What you have to do>
Report the number of lines of the listing below containing the string "casing", with nothing added.

Record set>

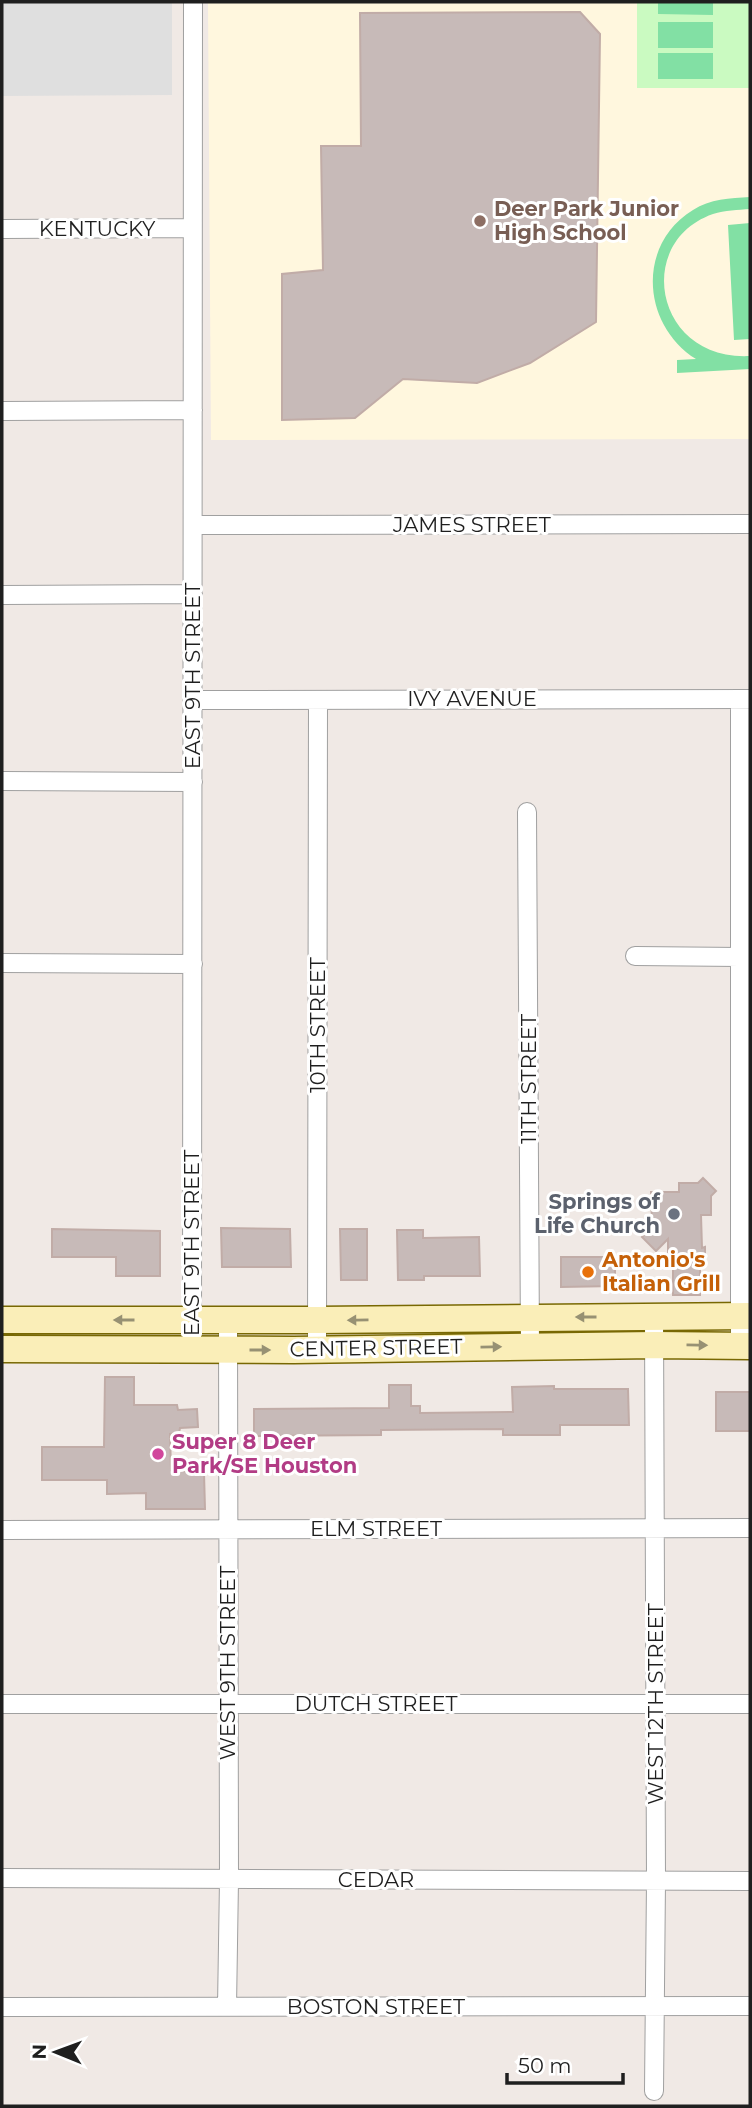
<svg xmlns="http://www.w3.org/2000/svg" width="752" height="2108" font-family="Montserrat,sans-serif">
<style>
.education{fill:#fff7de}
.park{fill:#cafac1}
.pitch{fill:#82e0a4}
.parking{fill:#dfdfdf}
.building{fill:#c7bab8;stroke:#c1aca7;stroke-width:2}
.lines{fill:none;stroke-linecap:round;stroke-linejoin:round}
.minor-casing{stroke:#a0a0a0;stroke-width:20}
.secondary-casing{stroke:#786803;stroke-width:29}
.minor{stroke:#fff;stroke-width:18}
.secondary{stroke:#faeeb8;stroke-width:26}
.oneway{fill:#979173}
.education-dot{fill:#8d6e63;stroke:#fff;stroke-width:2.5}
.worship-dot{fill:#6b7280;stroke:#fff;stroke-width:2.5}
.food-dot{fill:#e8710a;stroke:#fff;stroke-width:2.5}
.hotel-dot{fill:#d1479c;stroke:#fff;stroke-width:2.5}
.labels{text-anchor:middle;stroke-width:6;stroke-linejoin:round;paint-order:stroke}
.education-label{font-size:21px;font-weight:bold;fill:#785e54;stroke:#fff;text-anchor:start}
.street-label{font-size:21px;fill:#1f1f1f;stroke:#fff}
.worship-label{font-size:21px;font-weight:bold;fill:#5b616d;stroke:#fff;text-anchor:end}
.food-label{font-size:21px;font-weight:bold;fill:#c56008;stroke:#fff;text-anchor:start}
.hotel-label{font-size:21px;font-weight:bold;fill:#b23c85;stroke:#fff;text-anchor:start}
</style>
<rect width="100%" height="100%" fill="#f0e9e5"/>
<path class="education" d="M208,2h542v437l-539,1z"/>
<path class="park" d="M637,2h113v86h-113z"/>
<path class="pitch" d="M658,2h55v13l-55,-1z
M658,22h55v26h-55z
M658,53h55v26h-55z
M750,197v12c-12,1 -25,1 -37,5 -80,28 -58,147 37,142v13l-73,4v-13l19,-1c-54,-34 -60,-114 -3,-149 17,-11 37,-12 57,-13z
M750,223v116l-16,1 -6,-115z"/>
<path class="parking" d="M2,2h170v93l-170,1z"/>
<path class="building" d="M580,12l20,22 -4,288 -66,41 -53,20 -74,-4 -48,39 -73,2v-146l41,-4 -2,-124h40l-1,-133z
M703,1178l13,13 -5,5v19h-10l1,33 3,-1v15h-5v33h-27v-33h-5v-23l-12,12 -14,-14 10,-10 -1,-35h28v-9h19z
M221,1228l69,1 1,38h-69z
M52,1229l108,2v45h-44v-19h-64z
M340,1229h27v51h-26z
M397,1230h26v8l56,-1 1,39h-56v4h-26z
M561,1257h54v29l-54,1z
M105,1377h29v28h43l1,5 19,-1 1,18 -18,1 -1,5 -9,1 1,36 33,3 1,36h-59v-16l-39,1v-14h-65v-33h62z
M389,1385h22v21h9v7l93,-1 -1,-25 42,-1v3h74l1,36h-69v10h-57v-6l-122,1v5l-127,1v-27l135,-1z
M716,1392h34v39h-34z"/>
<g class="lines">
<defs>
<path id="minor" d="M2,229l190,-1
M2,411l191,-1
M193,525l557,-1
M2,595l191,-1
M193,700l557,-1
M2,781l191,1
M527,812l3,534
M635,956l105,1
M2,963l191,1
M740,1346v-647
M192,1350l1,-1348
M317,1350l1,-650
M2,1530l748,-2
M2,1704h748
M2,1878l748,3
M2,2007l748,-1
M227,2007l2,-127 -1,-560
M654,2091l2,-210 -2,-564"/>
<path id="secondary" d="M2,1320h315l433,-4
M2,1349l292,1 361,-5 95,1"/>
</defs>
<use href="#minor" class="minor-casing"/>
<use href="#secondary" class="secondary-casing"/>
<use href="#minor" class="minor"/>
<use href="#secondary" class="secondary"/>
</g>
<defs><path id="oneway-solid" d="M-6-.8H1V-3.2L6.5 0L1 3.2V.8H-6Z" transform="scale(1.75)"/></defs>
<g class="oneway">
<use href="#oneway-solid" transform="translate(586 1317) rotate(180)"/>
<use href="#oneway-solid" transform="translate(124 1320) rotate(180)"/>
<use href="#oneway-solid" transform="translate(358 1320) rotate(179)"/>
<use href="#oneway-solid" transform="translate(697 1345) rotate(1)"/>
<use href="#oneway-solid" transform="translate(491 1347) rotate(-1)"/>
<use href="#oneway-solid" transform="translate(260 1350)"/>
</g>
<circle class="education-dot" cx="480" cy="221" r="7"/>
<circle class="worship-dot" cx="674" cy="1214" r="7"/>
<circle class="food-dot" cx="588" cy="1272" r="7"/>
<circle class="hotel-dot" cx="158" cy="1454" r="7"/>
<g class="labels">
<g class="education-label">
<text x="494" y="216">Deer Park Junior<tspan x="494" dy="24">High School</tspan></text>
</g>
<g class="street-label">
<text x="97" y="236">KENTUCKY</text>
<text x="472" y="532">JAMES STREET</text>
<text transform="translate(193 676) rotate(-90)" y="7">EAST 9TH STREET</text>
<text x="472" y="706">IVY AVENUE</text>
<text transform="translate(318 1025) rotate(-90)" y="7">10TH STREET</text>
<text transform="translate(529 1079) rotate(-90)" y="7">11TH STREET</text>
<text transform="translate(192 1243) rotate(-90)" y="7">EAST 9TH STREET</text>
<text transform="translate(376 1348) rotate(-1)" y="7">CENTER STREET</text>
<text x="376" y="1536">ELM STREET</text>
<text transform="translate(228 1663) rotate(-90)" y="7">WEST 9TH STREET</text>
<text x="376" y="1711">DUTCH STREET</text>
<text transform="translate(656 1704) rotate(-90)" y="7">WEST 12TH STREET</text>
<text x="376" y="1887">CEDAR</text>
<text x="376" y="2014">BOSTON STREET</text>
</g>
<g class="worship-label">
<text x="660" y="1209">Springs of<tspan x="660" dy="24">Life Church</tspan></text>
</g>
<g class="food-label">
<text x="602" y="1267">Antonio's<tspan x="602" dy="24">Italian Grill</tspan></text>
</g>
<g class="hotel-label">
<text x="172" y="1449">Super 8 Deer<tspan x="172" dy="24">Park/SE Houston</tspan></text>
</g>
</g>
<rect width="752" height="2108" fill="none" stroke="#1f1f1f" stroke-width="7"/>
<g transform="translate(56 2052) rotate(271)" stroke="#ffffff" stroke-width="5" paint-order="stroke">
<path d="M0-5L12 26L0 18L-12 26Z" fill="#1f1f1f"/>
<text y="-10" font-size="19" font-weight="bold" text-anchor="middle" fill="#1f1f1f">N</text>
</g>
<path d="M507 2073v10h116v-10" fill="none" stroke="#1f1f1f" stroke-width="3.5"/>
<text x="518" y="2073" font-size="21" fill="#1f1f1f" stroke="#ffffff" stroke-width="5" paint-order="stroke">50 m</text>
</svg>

Exercise response>
4